Mittwoch, 28. August 2019

Eine Kirchengemeinde ist keine "Filterblase"

Gottesdienst in Antwerpen
Glauben gibt es nicht ohne Gemeinschaft. Jedenfalls christlicher Glaube geht nicht anders. Man braucht diese Gemeinschaft, um zu erfahren und zu spüren, dass es ein tragendes Fundament gibt, auf dem Liebe wachsen kann. Gut ist es, um eine solche Gemeinschaft zu wissen, in denen ich mich geborgen und beheimatet fühle. Oft leben Menschen heutzutage in ihren „Filterblasen“, wo man immer nur die trifft, die sowieso vertraut sind und ähnlich denken und ticken. Eine Kirchengemeinde vor Ort ist etwas Anderes. Das ist ein Ort, wo sich Welten begegnen. Hier trifft man Menschen in ihren Freuden, in ihren Sorgen und Nöten, in ihrer Trauer.
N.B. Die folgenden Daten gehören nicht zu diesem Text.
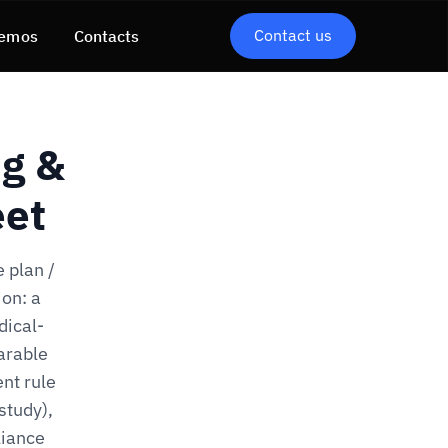
Contact us
emos
Contacts
ng &
eet
 plan /
on: a
dical-
arable
nt rule
study),
liance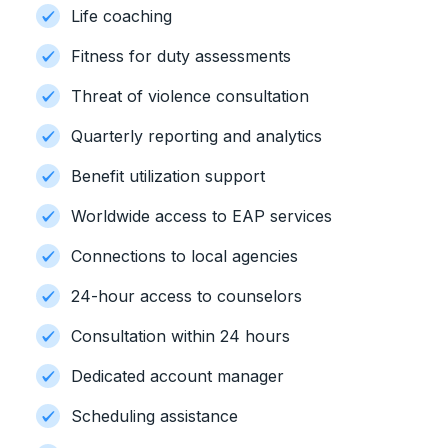
Life coaching
Fitness for duty assessments
Threat of violence consultation
Quarterly reporting and analytics
Benefit utilization support
Worldwide access to EAP services
Connections to local agencies
24-hour access to counselors
Consultation within 24 hours
Dedicated account manager
Scheduling assistance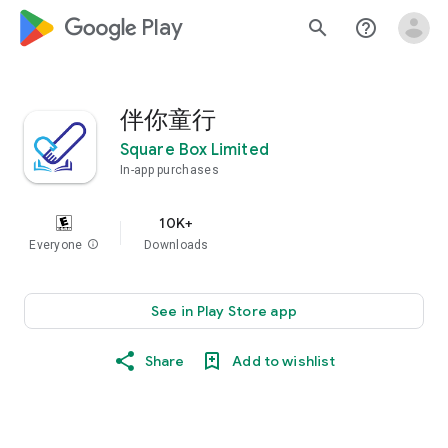
google_logo Play
search
help_outline
伴你童行
Square Box Limited
In-app purchases
10K+
Everyone
info
Downloads
See in Play Store app
Share
Add to wishlist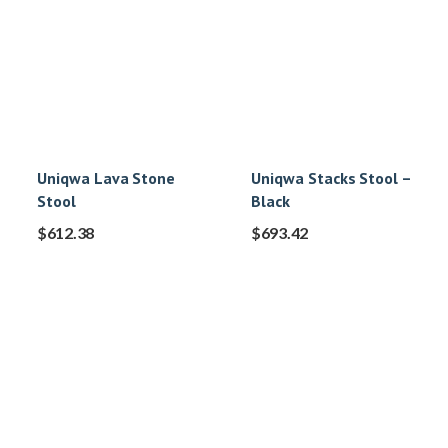
Uniqwa Lava Stone
Uniqwa Stacks Stool –
Stool
Black
$
612.38
$
693.42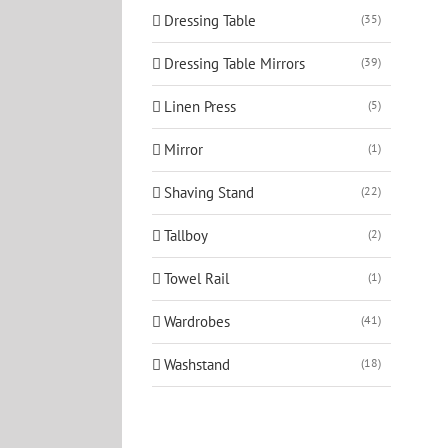
Dressing Table
(35)
Dressing Table Mirrors
(39)
Linen Press
(5)
Mirror
(1)
Shaving Stand
(22)
Tallboy
(2)
Towel Rail
(1)
Wardrobes
(41)
Washstand
(18)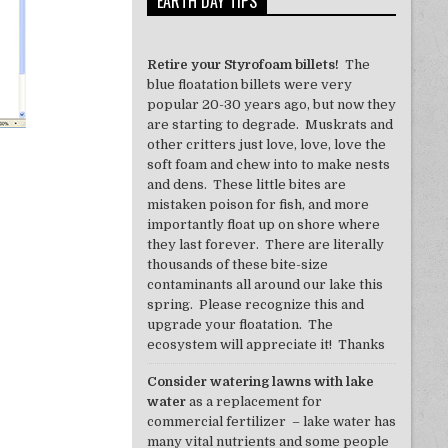
EARTH DAY TIPS
Retire your Styrofoam billets!
The
blue floatation billets were very
popular 20-30 years ago, but now they
are starting to degrade. Muskrats and
other critters just love, love, love the
soft foam and chew into to make nests
and dens. These little bites are
mistaken poison for fish, and more
importantly float up on shore where
they last forever. There are literally
thousands of these bite-size
contaminants all around our lake this
spring. Please recognize this and
upgrade your floatation. The
ecosystem will appreciate it! Thanks
Consider watering lawns with lake
water
as a replacement for
commercial fertilizer – lake water has
many vital nutrients and some people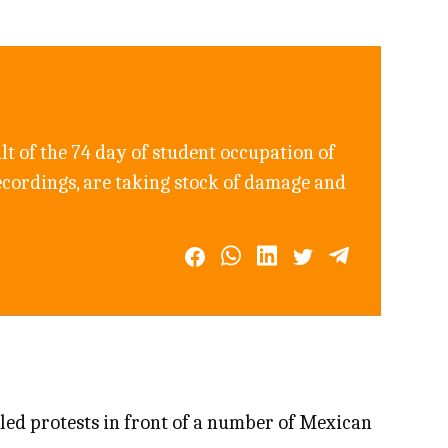
sult of the 74 day of student occupation of
ecordings, are taking stock of damage and
 led protests in front of a number of Mexican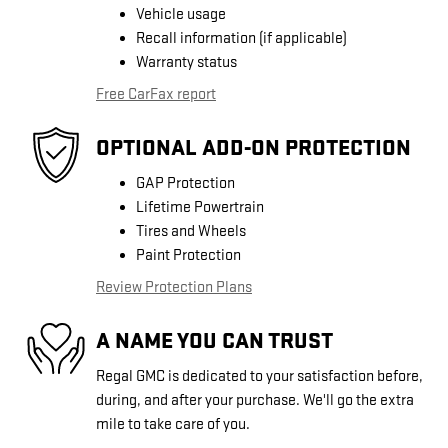
Vehicle usage
Recall information (if applicable)
Warranty status
Free CarFax report
OPTIONAL ADD-ON PROTECTION
GAP Protection
Lifetime Powertrain
Tires and Wheels
Paint Protection
Review Protection Plans
A NAME YOU CAN TRUST
Regal GMC is dedicated to your satisfaction before,
during, and after your purchase. We'll go the extra
mile to take care of you.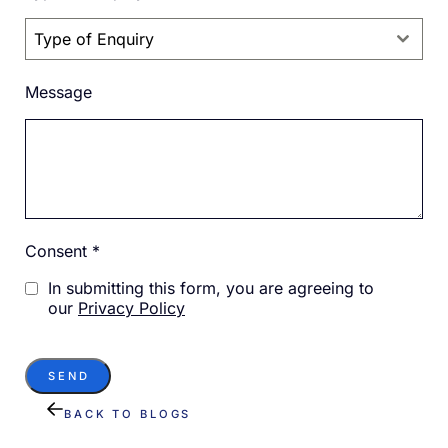
Type of Enquiry
Message
Consent
*
In submitting this form, you are agreeing to
our
Privacy Policy
SEND
BACK TO BLOGS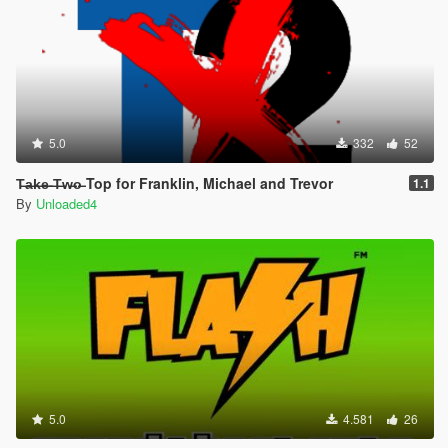
5.0
332
52
T̶a̶k̶e̶ ̶T̶w̶o̶ Top for Franklin, Michael and Trevor
1.1
By
Unloaded4
5.0
4.581
26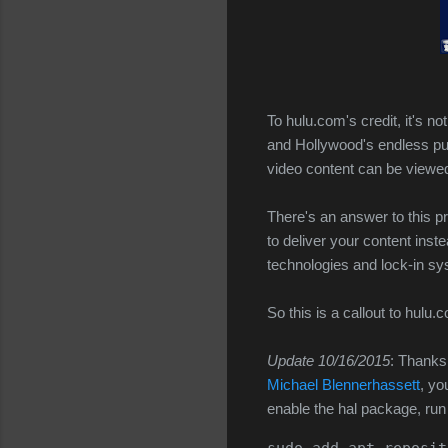
To hulu.com's credit, it's no
and Hollywood's endless pu
video content can be viewed 
There's an answer to this 
to deliver your content inst
technologies and lock-in s
So this is a callout to hulu
Update 10/16/2015
: Thanks
Michael Blennerhassett
, yo
enable the hal package, ru
sudo add-apt-reposit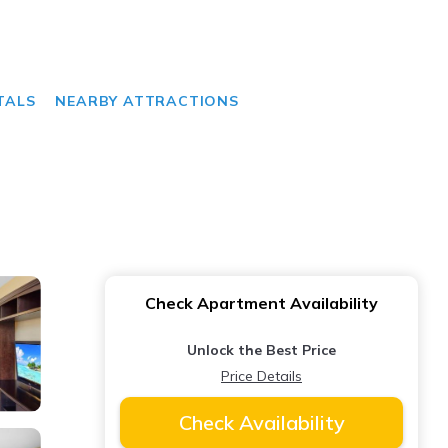
TALS
NEARBY ATTRACTIONS
Check Apartment Availability
Unlock the Best Price
Price Details
Check Availability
Hier trifft man Heimatlose und Flüchtlinge, Obdachlose, Erfolgreiche und Gescheiterte, Traurige und Fröhliche, Junge und Alte. Alle eint eins: Dass sie in diesem Raum Frieden finden wollen, der unsere Vernunft und unseren Verstand übersteigt, dass sie gut zueinander sein wollen, und dass sie gemeinsam Gott feiern wollen. 

Dafür braucht es Kirchenräume – weltweit. Überall haben Menschen diese Sehnsucht.
Ev. Kirche in Antwerpen
Überall auf der Welt kommen Menschen zusammen, zu beten, zu hoffen, zu lieben und Frieden zu finden. 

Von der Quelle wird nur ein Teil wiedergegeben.